Since the statement “Intelligent Design isn’t science” and “Intelligent Design isn’t a scientific theory” are used virtually synonymously it would be downright deceptive to say, “Intelligent Design isn’t a scientific theory,” when you mean it’s only a hypothesis. Besides, the reason people are trying to deny that Intelligent Design isn’t a scientific theory is to avoid the debate about whether it is likely to be true. So if you agreed that some versions of Intelligent Design are composed of testable statements about the natural world and wanted to be understood why wouldn’t you just say that Intelligent Design is a bad scientific hypothesis and avoid the whole theory argument all together?

Perhaps it’s a bit silly of me to press so hard on such a minor point but I remember being a smart little kid and it was exactly the presence of little logical contradictions like this in religion that eroded my faith. I worry that their are reasonably smart young children out there in the hinterlands who are right now feeling smug and superior for having dissected the evolutionists contradictory arguments and becoming that much less likely to ever accept evolution or major in science. Besides I wanted to try embedding videos in my blog.


  1. For instance suppose we found a message in our DNA from our alien creators that resembled the signals we search for in SETI. 

  2. Whether something is a scientific theory or not is a property of the proposal not the person proposing it. After all unearthing a letter from Einstein revealing that he proposed General relativity because of religious conviction wouldn’t change the fact that it was a scientific theory he proposed. 

  3. Obviously no one experiment would be enough to throw out a big theory like evolution but many such experiments together might cause us to abandon the theory. 

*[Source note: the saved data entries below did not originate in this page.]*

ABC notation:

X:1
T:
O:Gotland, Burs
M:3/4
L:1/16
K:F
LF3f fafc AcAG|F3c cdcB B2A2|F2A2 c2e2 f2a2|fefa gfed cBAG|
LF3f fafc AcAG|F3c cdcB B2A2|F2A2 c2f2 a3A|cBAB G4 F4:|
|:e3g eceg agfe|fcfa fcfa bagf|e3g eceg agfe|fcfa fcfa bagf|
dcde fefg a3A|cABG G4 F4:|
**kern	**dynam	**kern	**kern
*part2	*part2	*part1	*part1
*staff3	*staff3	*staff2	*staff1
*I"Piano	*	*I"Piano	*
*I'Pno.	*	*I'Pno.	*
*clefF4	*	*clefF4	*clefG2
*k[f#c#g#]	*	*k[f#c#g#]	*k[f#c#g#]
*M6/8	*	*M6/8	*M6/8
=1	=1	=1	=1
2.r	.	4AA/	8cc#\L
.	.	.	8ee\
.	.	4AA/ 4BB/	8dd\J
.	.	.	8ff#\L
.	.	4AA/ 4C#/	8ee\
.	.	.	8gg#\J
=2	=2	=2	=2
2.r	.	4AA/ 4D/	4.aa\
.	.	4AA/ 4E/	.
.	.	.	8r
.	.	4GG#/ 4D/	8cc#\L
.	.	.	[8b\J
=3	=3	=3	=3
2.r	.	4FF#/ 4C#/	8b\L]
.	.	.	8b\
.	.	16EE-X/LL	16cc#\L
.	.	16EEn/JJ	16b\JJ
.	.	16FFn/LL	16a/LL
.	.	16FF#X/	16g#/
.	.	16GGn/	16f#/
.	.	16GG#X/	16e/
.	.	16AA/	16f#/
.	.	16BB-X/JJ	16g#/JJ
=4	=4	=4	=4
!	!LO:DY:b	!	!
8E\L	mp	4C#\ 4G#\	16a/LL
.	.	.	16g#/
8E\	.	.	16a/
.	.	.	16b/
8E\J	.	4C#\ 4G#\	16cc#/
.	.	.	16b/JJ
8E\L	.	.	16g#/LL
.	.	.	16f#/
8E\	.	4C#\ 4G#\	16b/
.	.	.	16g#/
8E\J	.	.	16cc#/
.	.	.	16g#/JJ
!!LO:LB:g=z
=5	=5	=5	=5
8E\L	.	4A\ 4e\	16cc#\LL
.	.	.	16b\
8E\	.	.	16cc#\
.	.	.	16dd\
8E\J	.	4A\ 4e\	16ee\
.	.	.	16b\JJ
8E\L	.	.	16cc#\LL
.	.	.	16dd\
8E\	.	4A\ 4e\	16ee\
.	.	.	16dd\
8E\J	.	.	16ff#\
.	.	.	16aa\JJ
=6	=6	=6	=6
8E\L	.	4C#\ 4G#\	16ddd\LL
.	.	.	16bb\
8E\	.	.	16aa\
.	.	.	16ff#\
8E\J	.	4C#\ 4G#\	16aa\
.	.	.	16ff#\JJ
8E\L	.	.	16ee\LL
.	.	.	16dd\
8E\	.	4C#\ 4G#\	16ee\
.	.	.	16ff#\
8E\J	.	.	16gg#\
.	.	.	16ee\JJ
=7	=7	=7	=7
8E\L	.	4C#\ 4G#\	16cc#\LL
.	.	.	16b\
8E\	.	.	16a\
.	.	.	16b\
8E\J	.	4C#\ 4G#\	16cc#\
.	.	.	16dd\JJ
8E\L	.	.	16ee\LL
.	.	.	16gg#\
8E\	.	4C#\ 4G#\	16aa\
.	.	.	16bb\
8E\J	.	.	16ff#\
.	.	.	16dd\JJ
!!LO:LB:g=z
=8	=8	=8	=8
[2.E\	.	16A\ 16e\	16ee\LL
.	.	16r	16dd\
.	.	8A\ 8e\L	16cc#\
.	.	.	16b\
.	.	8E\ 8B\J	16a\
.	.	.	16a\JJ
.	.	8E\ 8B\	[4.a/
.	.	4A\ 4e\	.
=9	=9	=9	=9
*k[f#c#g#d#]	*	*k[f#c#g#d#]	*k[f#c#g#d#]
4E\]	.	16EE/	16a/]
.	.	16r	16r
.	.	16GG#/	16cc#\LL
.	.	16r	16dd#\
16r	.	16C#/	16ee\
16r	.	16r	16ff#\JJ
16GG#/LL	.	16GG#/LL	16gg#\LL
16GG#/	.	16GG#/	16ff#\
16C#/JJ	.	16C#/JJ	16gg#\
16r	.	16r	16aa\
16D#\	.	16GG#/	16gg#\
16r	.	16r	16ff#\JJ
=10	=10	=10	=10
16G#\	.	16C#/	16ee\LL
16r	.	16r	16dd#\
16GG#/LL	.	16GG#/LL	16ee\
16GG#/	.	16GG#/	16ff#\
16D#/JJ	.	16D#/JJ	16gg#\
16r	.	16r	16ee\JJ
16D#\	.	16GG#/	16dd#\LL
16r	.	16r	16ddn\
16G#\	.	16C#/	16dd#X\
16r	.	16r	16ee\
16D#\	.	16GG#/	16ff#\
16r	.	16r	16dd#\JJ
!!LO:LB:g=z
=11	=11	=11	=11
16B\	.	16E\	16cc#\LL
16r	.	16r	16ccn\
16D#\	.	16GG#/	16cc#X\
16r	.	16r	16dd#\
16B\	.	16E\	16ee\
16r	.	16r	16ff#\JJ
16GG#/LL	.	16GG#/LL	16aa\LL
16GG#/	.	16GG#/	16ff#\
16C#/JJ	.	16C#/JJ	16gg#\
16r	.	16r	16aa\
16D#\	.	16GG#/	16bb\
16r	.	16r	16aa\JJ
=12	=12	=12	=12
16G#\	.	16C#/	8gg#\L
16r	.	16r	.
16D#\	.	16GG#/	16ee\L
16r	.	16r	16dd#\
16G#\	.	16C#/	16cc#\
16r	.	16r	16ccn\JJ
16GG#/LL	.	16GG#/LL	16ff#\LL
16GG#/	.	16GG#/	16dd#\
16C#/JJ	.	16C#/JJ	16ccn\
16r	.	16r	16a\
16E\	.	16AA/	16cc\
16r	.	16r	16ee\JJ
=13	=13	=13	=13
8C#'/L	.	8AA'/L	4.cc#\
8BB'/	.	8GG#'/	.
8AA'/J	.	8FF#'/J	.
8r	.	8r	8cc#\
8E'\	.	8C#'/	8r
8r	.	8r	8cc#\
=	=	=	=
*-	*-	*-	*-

  4. Some people try and slip out of the conclusion that Intelligent Design is a scientific hypothesis by claiming it is not a statement about the natural world. Once again this confuses the motivations for making the statement (wanting to validate belief in God) and the statement itself (Humans display irreducible complexity). Even if the only possible explanation of human irreducible complexity was divine design it still wouldn’t make the claim about irreducible complexity about something other than the natural world. After all the claim that the earth is 6000 years old is clearly a statement about the natural world even though practically it would entail a divine being who could fake all the isotope and fossil records that show otherwise.